MATERIAL FOR THIS EXERCISE:
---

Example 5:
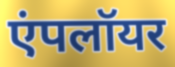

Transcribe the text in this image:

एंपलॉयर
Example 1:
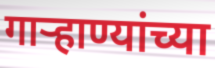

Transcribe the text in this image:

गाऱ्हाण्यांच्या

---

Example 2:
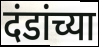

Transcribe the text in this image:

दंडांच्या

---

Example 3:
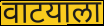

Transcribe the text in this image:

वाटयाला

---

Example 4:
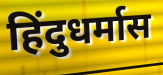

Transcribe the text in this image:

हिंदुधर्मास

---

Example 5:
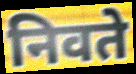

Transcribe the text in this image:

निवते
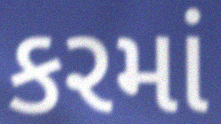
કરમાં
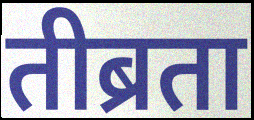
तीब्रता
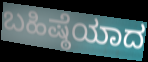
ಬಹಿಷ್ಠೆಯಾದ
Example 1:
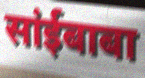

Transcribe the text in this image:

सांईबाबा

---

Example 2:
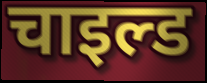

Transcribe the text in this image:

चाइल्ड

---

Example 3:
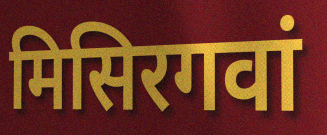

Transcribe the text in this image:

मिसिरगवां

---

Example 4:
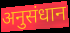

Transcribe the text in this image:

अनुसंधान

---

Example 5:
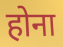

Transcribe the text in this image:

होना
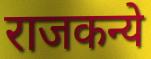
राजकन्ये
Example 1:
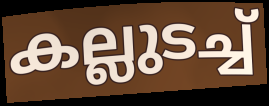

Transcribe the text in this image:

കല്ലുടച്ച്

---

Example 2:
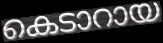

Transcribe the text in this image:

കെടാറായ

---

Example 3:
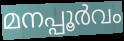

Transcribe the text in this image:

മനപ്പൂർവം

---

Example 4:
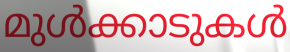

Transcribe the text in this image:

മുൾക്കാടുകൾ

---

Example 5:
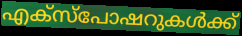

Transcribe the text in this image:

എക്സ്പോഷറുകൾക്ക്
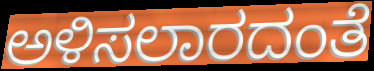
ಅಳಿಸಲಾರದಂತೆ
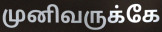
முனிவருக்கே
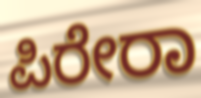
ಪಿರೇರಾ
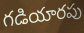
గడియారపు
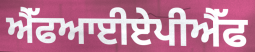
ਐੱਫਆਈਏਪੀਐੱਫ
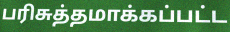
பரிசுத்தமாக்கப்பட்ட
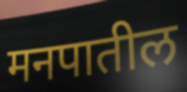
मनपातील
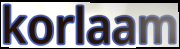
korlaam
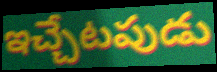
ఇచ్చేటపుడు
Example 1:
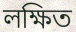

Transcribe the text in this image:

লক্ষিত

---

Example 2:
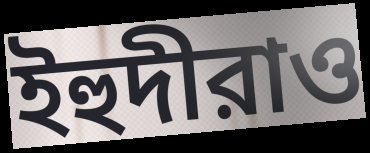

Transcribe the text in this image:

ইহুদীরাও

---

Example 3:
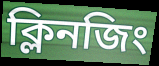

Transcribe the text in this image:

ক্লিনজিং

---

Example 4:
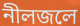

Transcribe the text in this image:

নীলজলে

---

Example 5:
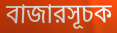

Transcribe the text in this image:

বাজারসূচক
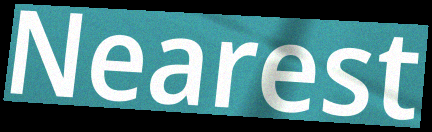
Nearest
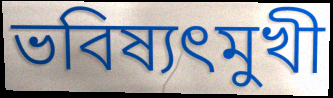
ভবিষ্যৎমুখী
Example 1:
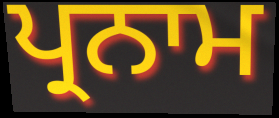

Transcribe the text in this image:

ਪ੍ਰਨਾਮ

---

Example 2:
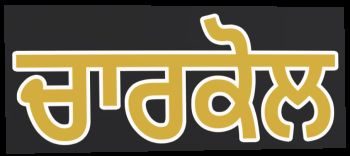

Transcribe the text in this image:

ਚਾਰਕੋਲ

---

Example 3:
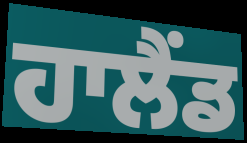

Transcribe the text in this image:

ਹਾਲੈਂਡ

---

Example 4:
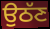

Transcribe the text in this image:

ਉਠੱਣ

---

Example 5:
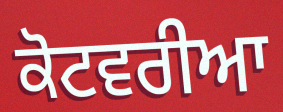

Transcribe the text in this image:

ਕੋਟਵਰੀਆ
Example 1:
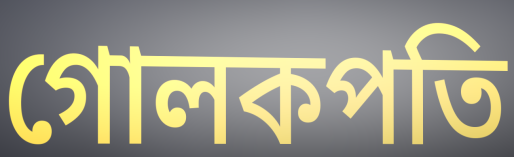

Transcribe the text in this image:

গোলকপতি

EXERCISE AIM: Set down the material above exactly. Skip any picture.

TASK RESULT:
---

Example 5:

Transcribe the text in this image:

एंपलॉयर
Example 1:

Transcribe the text in this image:

गाऱ्हाण्यांच्या

---

Example 2:

Transcribe the text in this image:

दंडांच्या

---

Example 3:

Transcribe the text in this image:

वाटयाला

---

Example 4:

Transcribe the text in this image:

हिंदुधर्मास

---

Example 5:

Transcribe the text in this image:

निवते
કરમાં
तीब्रता
ಬಹಿಷ್ಠೆಯಾದ
Example 1:

Transcribe the text in this image:

सांईबाबा

---

Example 2:

Transcribe the text in this image:

चाइल्ड

---

Example 3:

Transcribe the text in this image:

मिसिरगवां

---

Example 4:

Transcribe the text in this image:

अनुसंधान

---

Example 5:

Transcribe the text in this image:

होना
राजकन्ये
Example 1:

Transcribe the text in this image:

കല്ലുടച്ച്

---

Example 2:

Transcribe the text in this image:

കെടാറായ

---

Example 3:

Transcribe the text in this image:

മനപ്പൂർവം

---

Example 4:

Transcribe the text in this image:

മുൾക്കാടുകൾ

---

Example 5:

Transcribe the text in this image:

എക്സ്പോഷറുകൾക്ക്
ಅಳಿಸಲಾರದಂತೆ
முனிவருக்கே
ಪಿರೇರಾ
గడియారపు
ਐੱਫਆਈਏਪੀਐੱਫ
பரிசுத்தமாக்கப்பட்ட
मनपातील
korlaam
ఇచ్చేటపుడు
Example 1:

Transcribe the text in this image:

লক্ষিত

---

Example 2:

Transcribe the text in this image:

ইহুদীরাও

---

Example 3:

Transcribe the text in this image:

ক্লিনজিং

---

Example 4:

Transcribe the text in this image:

নীলজলে

---

Example 5:

Transcribe the text in this image:

বাজারসূচক
Nearest
ভবিষ্যৎমুখী
Example 1:

Transcribe the text in this image:

ਪ੍ਰਨਾਮ

---

Example 2:

Transcribe the text in this image:

ਚਾਰਕੋਲ

---

Example 3:

Transcribe the text in this image:

ਹਾਲੈਂਡ

---

Example 4:

Transcribe the text in this image:

ਉਠੱਣ

---

Example 5:

Transcribe the text in this image:

ਕੋਟਵਰੀਆ
Example 1:

Transcribe the text in this image:

গোলকপতি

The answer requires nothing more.